Morte acidental de diretora por
Alec Baldwin escancara precarização na indústria cultural
Disparo no set de filmagem de 'Rust' não
foi mero acidente ou resultado de erros individuais
Fábio Palácio - Jornalista, doutor em ciências da comunicação pela
ECA/USP e professor de jornalismo da UFMA (Universidade Federal do Maranhão)
Folha de S. Paulo
O disparo, pelo
ator Alec Baldwin, de uma arma carregada durante as gravações do filme
"Rust", que causou a morte
da diretora de fotografia Halyna Hutchins, reflete a degradação das
condições de trabalho na indústria do entretenimento, em que tentativas de
reduzir custos e acelerar as produções levam a jornadas excessivas dos
profissionais e ao desrespeito de protocolos de segurança nos sets.
Na semana
passada, um grave acidente com uma arma de fogo durante as gravações de um
filme nos Estados Unidos pôs a nu a precarização das condições de trabalho na
indústria cultural.
O acidente
envolveu o ator Alec Baldwin, que disparou uma
arma carregada por engano no set de um filme de ação. O disparo
atingiu a diretora de
fotografia do filme, Halyna Hutchins, que morreu instantes depois.
A princípio, tudo pareceu mero acidente, mas revelações
feitas pela imprensa de Los Angeles mostram que o caso é só a ponta de um
incômodo iceberg: a degradação das condições de trabalho dos empregados na
indústria do entretenimento.
As chamadas
indústrias criativas movimentam hoje grande parcela da produção de bens e
serviços. Em meados da década passada, a economia da cultura já movimentava 7%
do PIB mundial e era responsável por 6% dos empregos formais. Muitos desses
empregos estão ligados à produção cinematográfica.

────────────────────────────────────────

### Exercício curto 1
Responda com base no artigo sobre o disparo no set de "Rust":
(a) Qual era a função de Halyna Hutchins no filme?
(b) Que percentual do PIB mundial a economia da cultura movimentava em meados da década passada?
(c) De onde vieram as revelações que mostram que o caso é só a ponta de um iceberg?
O artigo e a listagem vêm de fontes diferentes.

### Dados extraídos
────────────────────────────────────────

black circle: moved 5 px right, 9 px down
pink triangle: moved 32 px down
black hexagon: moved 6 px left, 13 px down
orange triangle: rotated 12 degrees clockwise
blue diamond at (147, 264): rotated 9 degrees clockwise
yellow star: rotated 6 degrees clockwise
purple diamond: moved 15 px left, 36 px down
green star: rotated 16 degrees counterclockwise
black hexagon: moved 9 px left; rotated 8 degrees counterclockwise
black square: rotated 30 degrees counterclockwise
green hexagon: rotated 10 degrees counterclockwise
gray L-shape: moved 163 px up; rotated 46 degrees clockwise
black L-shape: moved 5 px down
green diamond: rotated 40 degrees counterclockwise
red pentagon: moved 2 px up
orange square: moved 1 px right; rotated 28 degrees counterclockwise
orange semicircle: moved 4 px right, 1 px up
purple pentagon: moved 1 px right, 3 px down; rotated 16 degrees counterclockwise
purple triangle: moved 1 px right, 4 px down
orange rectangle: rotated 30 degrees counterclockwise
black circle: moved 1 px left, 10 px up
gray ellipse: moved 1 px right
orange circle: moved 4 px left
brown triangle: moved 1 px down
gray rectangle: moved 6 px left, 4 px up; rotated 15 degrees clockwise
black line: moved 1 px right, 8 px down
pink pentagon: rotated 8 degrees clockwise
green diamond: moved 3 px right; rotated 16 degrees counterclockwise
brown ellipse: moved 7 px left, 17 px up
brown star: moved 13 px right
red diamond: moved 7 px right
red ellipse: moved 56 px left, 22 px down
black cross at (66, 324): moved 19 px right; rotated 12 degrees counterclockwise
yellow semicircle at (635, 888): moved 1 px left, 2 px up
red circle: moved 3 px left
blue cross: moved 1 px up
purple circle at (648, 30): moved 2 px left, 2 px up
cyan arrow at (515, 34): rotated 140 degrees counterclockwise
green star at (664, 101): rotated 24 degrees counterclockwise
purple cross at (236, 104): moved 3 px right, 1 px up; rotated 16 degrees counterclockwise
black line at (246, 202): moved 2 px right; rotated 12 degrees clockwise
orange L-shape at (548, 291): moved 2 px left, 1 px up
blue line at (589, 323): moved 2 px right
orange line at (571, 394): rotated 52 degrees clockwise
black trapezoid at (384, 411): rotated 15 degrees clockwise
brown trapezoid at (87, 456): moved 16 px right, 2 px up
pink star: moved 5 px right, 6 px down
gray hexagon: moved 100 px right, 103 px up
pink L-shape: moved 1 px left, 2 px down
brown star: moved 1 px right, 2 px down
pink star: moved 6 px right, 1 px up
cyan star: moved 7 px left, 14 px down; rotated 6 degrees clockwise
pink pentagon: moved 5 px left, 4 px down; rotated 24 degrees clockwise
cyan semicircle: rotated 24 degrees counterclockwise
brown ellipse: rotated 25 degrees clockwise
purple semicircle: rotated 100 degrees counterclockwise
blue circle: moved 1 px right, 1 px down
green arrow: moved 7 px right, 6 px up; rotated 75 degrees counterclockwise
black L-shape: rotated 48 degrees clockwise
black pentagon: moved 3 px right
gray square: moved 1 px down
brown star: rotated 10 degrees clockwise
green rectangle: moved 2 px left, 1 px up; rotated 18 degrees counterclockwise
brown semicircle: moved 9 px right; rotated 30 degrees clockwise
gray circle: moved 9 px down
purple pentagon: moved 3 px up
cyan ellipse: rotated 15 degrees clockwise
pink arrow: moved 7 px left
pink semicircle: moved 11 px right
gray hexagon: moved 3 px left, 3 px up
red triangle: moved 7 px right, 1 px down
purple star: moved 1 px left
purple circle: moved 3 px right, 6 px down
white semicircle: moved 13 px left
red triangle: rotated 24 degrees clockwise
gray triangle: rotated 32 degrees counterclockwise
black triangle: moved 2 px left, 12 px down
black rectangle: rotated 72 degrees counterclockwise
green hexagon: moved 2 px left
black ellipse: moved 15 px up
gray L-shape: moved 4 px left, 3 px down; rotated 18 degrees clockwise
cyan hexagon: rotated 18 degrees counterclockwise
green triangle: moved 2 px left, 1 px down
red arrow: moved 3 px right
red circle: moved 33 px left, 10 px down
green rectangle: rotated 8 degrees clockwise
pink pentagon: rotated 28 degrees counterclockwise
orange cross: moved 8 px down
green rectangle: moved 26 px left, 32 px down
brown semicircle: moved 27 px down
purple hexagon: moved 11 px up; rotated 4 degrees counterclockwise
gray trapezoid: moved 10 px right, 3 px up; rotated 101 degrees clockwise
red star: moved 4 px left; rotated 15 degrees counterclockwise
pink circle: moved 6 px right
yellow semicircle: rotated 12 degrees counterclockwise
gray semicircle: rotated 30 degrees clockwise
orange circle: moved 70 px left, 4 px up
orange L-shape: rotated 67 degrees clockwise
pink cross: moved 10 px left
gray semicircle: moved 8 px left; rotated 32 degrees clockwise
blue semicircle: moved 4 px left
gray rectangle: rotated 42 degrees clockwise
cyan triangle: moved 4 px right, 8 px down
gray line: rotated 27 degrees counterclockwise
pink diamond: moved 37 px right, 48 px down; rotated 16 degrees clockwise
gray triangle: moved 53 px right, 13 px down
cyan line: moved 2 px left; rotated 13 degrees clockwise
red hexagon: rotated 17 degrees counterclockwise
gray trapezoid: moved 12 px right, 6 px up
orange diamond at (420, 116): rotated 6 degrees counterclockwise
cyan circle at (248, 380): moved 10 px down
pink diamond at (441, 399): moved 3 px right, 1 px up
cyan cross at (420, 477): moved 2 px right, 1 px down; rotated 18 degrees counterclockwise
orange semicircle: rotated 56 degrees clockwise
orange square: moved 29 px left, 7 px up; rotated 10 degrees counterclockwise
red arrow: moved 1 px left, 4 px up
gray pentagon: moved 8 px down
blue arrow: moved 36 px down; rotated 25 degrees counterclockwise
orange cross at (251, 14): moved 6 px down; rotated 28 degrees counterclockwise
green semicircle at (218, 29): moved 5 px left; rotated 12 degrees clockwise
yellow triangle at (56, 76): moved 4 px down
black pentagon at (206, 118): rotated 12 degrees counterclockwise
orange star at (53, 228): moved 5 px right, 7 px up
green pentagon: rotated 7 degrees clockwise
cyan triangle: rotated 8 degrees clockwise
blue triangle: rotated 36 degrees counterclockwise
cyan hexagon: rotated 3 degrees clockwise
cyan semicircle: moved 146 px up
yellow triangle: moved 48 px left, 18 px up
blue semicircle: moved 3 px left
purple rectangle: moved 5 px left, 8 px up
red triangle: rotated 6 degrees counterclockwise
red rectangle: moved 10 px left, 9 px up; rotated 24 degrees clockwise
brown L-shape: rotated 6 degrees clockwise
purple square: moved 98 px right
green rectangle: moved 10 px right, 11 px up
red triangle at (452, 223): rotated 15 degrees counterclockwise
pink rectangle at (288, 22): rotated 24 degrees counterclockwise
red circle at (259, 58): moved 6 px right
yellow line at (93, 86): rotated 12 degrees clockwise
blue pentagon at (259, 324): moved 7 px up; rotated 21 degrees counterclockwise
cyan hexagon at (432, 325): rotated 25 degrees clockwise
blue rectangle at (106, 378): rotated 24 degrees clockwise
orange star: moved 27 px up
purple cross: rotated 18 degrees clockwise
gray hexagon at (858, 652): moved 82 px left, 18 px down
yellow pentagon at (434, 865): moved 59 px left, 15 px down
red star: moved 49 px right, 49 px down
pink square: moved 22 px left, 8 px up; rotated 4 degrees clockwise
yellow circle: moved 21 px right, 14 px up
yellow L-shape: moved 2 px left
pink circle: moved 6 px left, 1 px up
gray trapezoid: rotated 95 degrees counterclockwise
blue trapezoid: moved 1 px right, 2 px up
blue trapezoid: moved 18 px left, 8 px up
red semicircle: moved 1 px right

────────────────────────────────────────

### Exercício curto 2
Transcreva sem alterações a listagem, do início até a linha que contém "purple triangle: moved 1 px right, 4 px down", incluindo essa linha.

### Resposta 1
(a) Diretora de fotografia.
(b) 7%.
(c) Da imprensa de Los Angeles.

### Resposta 2
black circle: moved 5 px right, 9 px down
pink triangle: moved 32 px down
black hexagon: moved 6 px left, 13 px down
orange triangle: rotated 12 degrees clockwise
blue diamond at (147, 264): rotated 9 degrees clockwise
yellow star: rotated 6 degrees clockwise
purple diamond: moved 15 px left, 36 px down
green star: rotated 16 degrees counterclockwise
black hexagon: moved 9 px left; rotated 8 degrees counterclockwise
black square: rotated 30 degrees counterclockwise
green hexagon: rotated 10 degrees counterclockwise
gray L-shape: moved 163 px up; rotated 46 degrees clockwise
black L-shape: moved 5 px down
green diamond: rotated 40 degrees counterclockwise
red pentagon: moved 2 px up
orange square: moved 1 px right; rotated 28 degrees counterclockwise
orange semicircle: moved 4 px right, 1 px up
purple pentagon: moved 1 px right, 3 px down; rotated 16 degrees counterclockwise
purple triangle: moved 1 px right, 4 px down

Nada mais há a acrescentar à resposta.